Check Multiple Databases Quickly

If you work in a shop with many SQL Servers, you’ve either already dealt with a storage issue or you will. Storage controllers going down, unexpected shutdowns, someone hitting the power button on a database server — all of these are good ways to end up with corruption. That’s why weekly DBCC checks are non-negotiable, but sometimes you need to run ad-hoc checks across a lot of databases quickly.
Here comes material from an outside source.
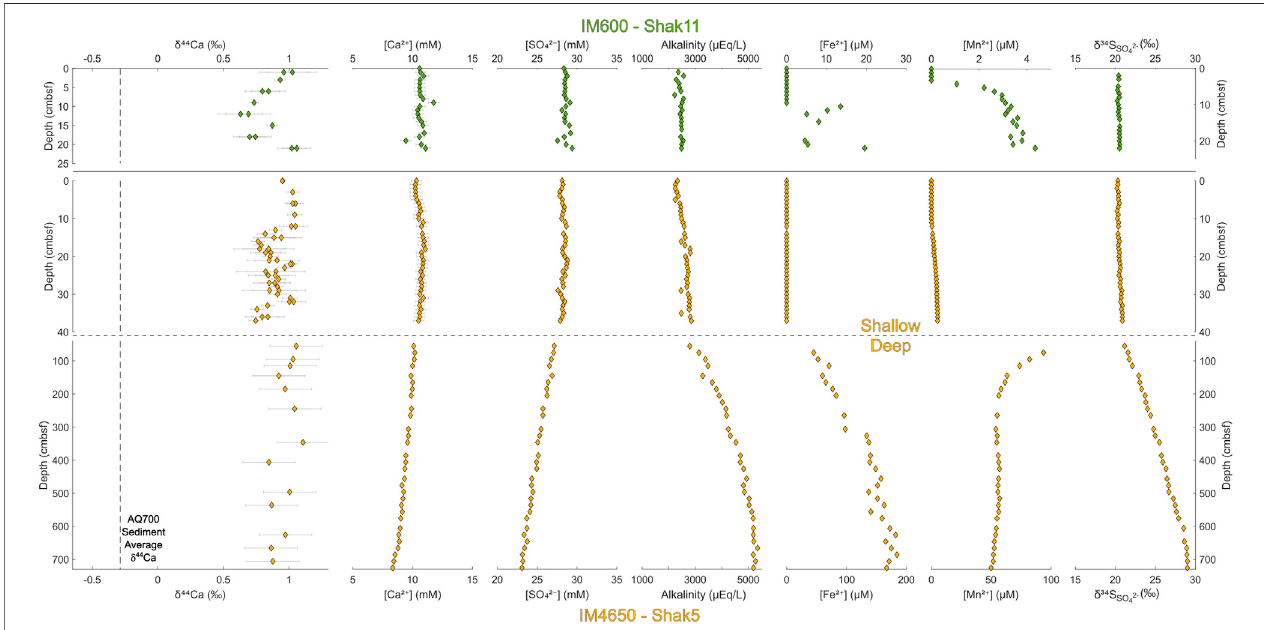
FIGURE2| Depth pro fi lesfortheIberian Margin sitesIM600and IM4650.ForIM4650,shallowercorestakenbymegacorer aredisplayedabovethedeeper pro fi le generatedbyapistoncore.Pore fl uidmajorionconcentrationsandisotopic compositions arerecordedrelative tosampledepthincmbelowthesea fl oor. N.B.Ironand manganese results have different axis scales at each site for ease of comparison.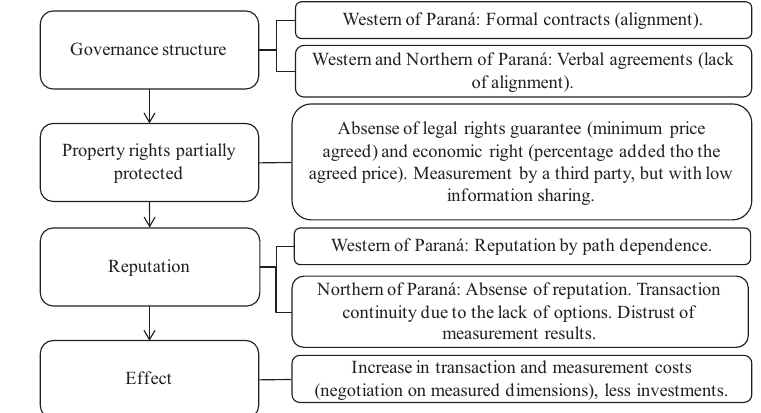
Figure 3. Results in cases of limited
I ran into this situation after a storage controller failure knocked down several SQL instances. The task: check a large number of smaller databases for corruption quickly without blocking everything else for hours. The approach we settled on:

  • Physical-only checks with DBCC CHECKDB (faster, still catches page corruption)
  • Only target databases under 1GB (larger ones could be queued separately)
  • Dynamic SQL so it could run across multiple servers via a management tool

Here’s the script:

-- store database names under 1GB (data files only)
DECLARE @dbcc_physical TABLE (
name NVARCHAR(128) NOT NULL
);
INSERT INTO @dbcc_physical
SELECT d.name
FROM sys.databases d
INNER JOIN sys.master_files f ON d.database_id = f.database_id AND f.type = 0
WHERE d.name NOT IN ('master', 'model', 'msdb', 'tempdb')
GROUP BY d.name
HAVING SUM(f.size) < 131072; -- 131072 pages * 8KB = 1GB
-- cursor to run DBCC CHECKDB on each database
DECLARE @tableCursor CURSOR;
15 collapsed lines
DECLARE @databaseName NVARCHAR(128);
SET @tableCursor = CURSOR FOR SELECT name FROM @dbcc_physical;
OPEN @tableCursor;
FETCH NEXT FROM @tableCursor INTO @databaseName;
WHILE (@@FETCH_STATUS = 0)
BEGIN
EXECUTE ('DBCC CHECKDB(' + QUOTENAME(@databaseName) + ') WITH PHYSICAL_ONLY;');
FETCH NEXT FROM @tableCursor INTO @databaseName;
END;
CLOSE @tableCursor;
DEALLOCATE @tableCursor;

A few notes on the implementation:

  • sys.master_files stores size in 8KB pages, so 131072 pages = 1GB. The original version used size < 1024 which filtered to databases under ~8MB — far too small.
  • sys.databases gives you the database name; sys.master_files gives you the file sizes. You need to join them — querying name directly from sys.master_files returns the logical file name, not the database name.
  • QUOTENAME() wraps the database name to handle spaces or special characters safely.
  • PHYSICAL_ONLY skips logical consistency checks and focuses on structural integrity — significantly faster, appropriate for routine or recovery triage checks.

Adjust the size threshold and the system database exclusion list to fit your environment.

Key Takeaways

  • sys.master_files.size is in 8KB pages — multiply by 8192 to get bytes, or compare to 131072 for a 1GB threshold.
  • Use sys.databases for database names, not sys.master_files.name (which is the logical file name).
  • DBCC CHECKDB WITH PHYSICAL_ONLY is significantly faster and appropriate for triage or high-volume checks.
  • QUOTENAME() is non-optional when building dynamic SQL with database names.